Colin Czerwinski spent years touring as a photographer with New Jersey indie punk band Vasudeva, shooting from the basements of house shows to backstage corridors across the United States, Japan, and most of Europe. Somewhere along the way, he stopped seeking compositions and started allowing curiosity to lead — documenting people and places in the moment, trusting colour, light, and accident. In 2015, he took that sensibility and built NOICE, a photography publication and community that has since grown to over 117,000 followers on Instagram and a devoted Substack readership.
Czerwinski coined the term Minimal Comic-Play to describe the aesthetic that runs through everything NOICE publishes: minimalist in approach, humorous in spirit, alive to the way colours interact, the way a subject is juxtaposed against its background. The magazine operates on open submissions year-round, and the curation is rigorous — Czerwinski and his team look for photographers with a meticulous eye for form, beauty, symmetry, novelty, and the kind of deadpan wit that makes you look twice.

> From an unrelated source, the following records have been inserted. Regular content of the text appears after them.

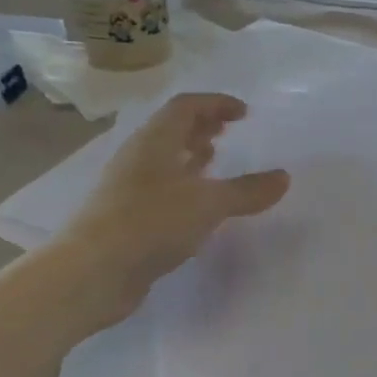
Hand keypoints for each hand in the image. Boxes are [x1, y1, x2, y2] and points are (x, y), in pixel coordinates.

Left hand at [43, 94, 288, 330]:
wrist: (93, 272)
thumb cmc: (151, 223)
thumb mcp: (209, 204)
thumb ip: (247, 190)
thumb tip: (283, 177)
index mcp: (155, 141)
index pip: (186, 107)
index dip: (215, 104)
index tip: (244, 113)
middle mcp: (139, 158)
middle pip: (171, 130)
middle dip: (201, 127)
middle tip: (228, 132)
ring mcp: (130, 189)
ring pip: (165, 161)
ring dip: (190, 157)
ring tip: (215, 161)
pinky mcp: (128, 218)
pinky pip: (161, 190)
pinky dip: (183, 188)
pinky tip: (198, 206)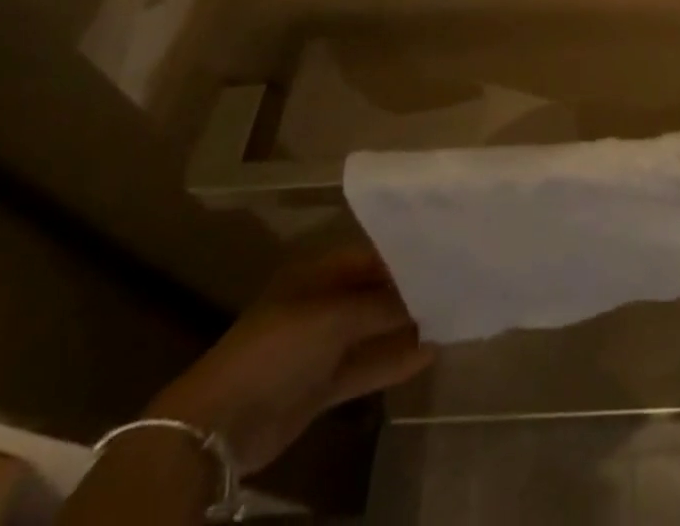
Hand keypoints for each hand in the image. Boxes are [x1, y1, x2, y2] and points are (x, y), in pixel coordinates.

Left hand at [148, 249, 433, 474]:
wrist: (222, 423)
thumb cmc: (279, 346)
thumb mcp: (336, 317)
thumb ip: (383, 305)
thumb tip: (428, 293)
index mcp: (318, 274)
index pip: (371, 257)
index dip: (405, 257)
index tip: (444, 256)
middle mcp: (322, 304)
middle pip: (374, 293)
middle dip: (410, 292)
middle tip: (456, 285)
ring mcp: (322, 346)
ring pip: (373, 330)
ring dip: (406, 328)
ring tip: (452, 317)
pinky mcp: (323, 384)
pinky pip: (366, 365)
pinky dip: (394, 360)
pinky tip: (430, 353)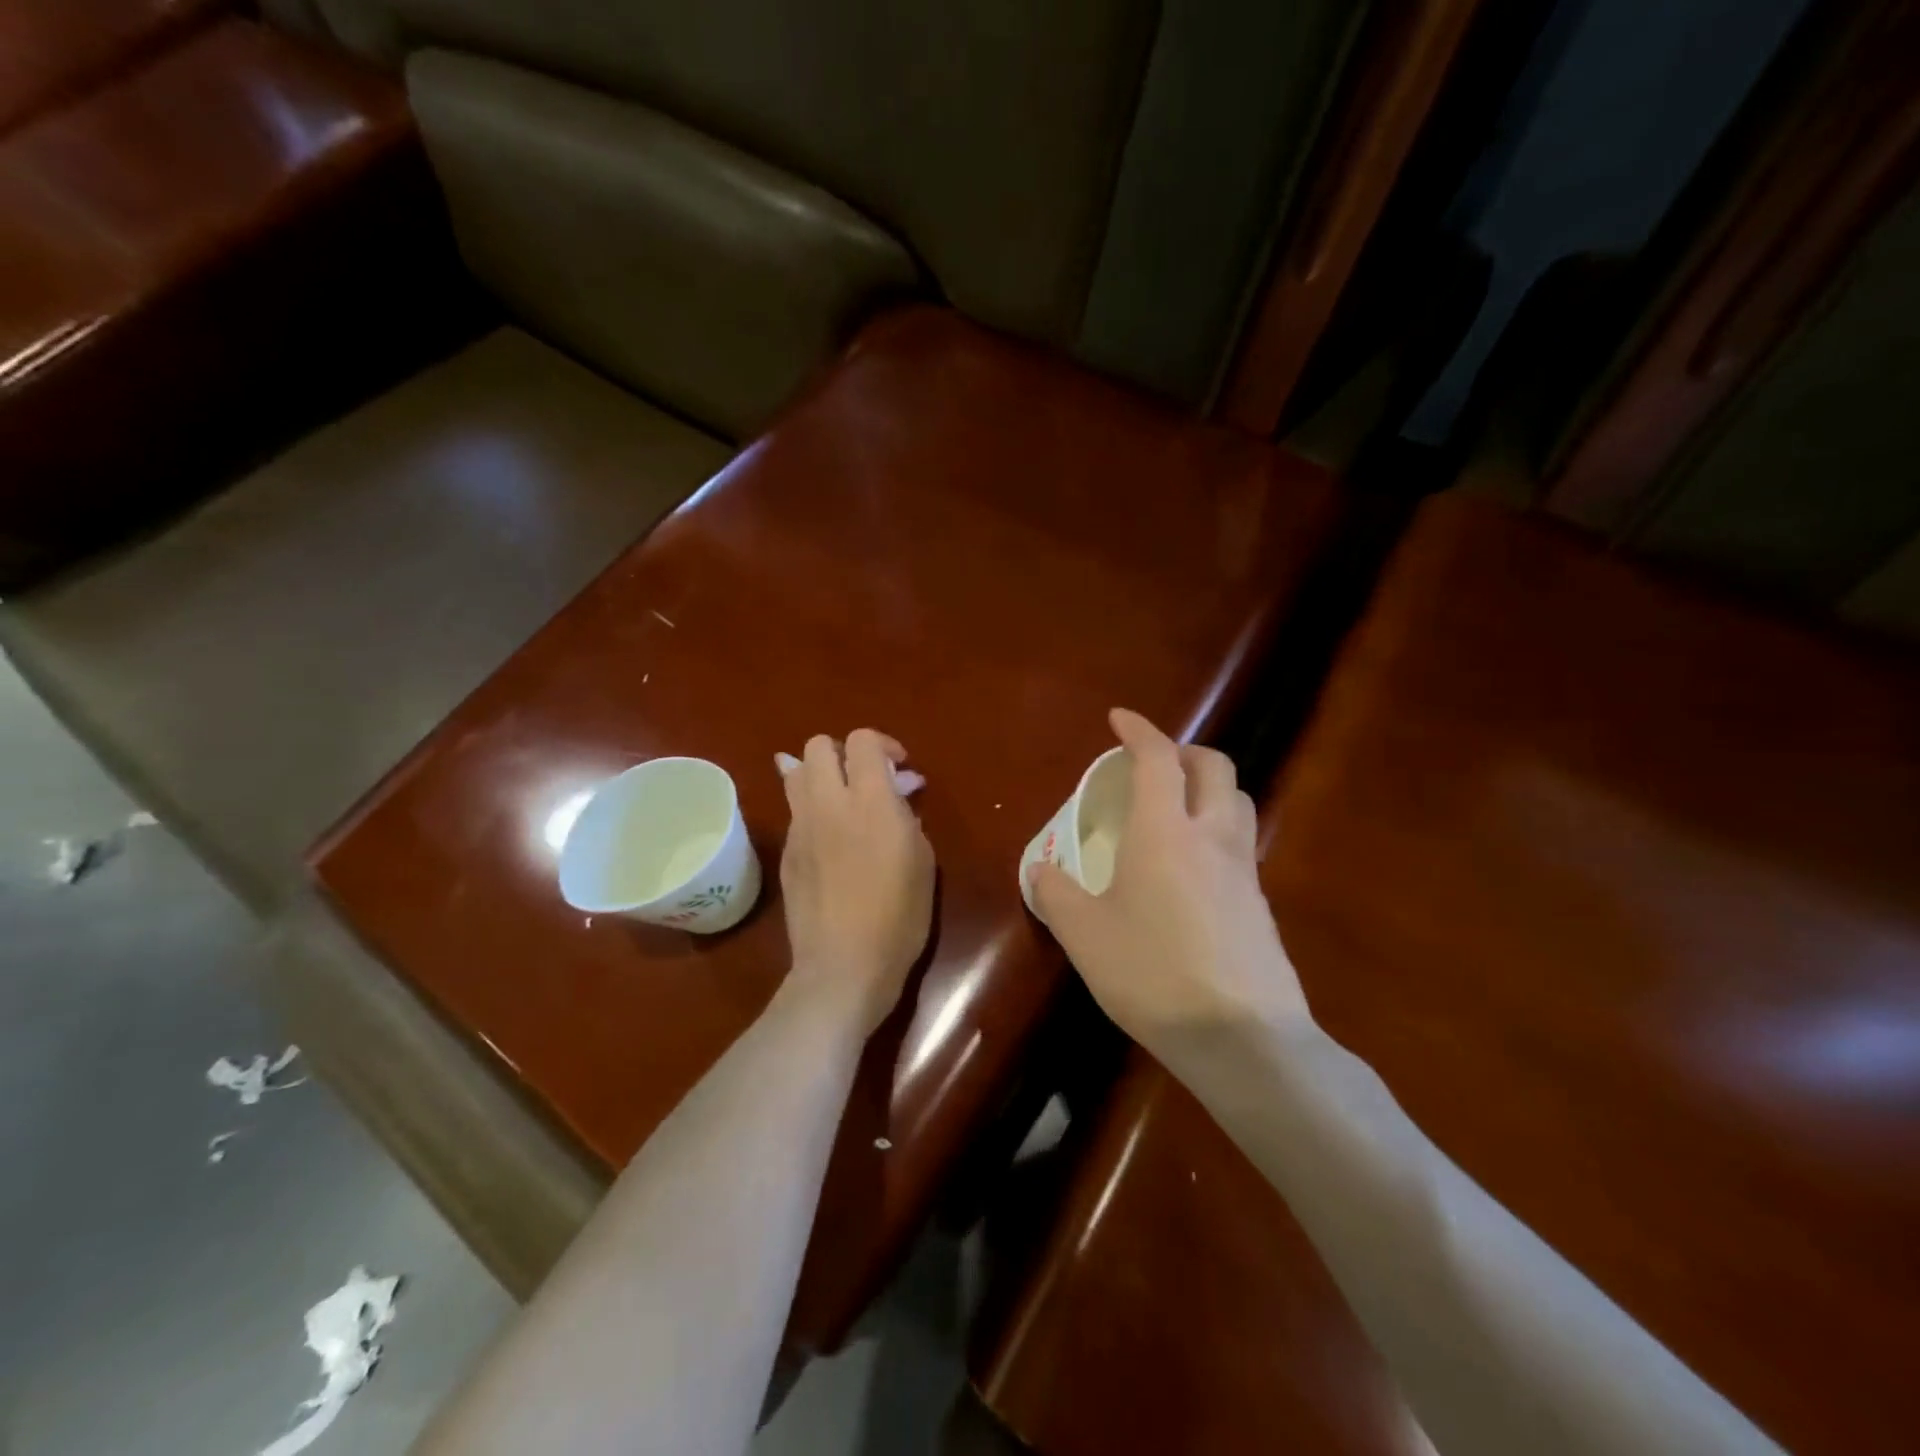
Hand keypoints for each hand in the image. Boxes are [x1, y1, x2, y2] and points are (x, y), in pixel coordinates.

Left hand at [780, 729, 935, 1035]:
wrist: (845, 965)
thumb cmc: (899, 916)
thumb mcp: (922, 860)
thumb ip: (907, 816)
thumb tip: (898, 792)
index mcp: (870, 801)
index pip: (862, 741)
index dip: (883, 745)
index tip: (900, 769)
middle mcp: (828, 803)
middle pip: (818, 745)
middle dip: (843, 752)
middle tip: (866, 779)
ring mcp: (800, 827)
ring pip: (795, 772)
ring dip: (820, 775)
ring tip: (842, 800)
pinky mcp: (786, 852)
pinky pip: (795, 812)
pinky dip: (813, 810)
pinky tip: (830, 837)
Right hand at [1030, 709, 1309, 1067]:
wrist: (1243, 1038)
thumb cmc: (1152, 974)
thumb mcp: (1084, 935)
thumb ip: (1056, 894)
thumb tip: (1042, 870)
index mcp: (1165, 831)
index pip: (1158, 759)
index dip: (1139, 730)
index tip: (1119, 719)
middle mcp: (1212, 837)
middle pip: (1215, 767)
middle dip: (1185, 752)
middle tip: (1155, 764)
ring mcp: (1244, 872)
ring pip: (1237, 803)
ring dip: (1209, 788)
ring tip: (1177, 810)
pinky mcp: (1261, 906)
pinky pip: (1240, 847)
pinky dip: (1217, 833)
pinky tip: (1192, 871)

The result is a publication that feels less like a magazine and more like a rolling group exhibition of people who see the world sideways.
NOICE produces limited-edition photo books alongside its online platform, and Czerwinski has served as a judge for the World Photography Organisation's Student competition in 2021 and as guest curator for a gallery exhibition with Ephemere in Tokyo in 2024. His advice to photographers hoping to be featured is characteristically blunt: continue to improve your work, don't get too comfortable, and pay attention to the light.
What makes NOICE work is its refusal to take itself too seriously while taking photography very seriously indeed. It is a publication that believes the best photograph is the one that makes you go — well — noice.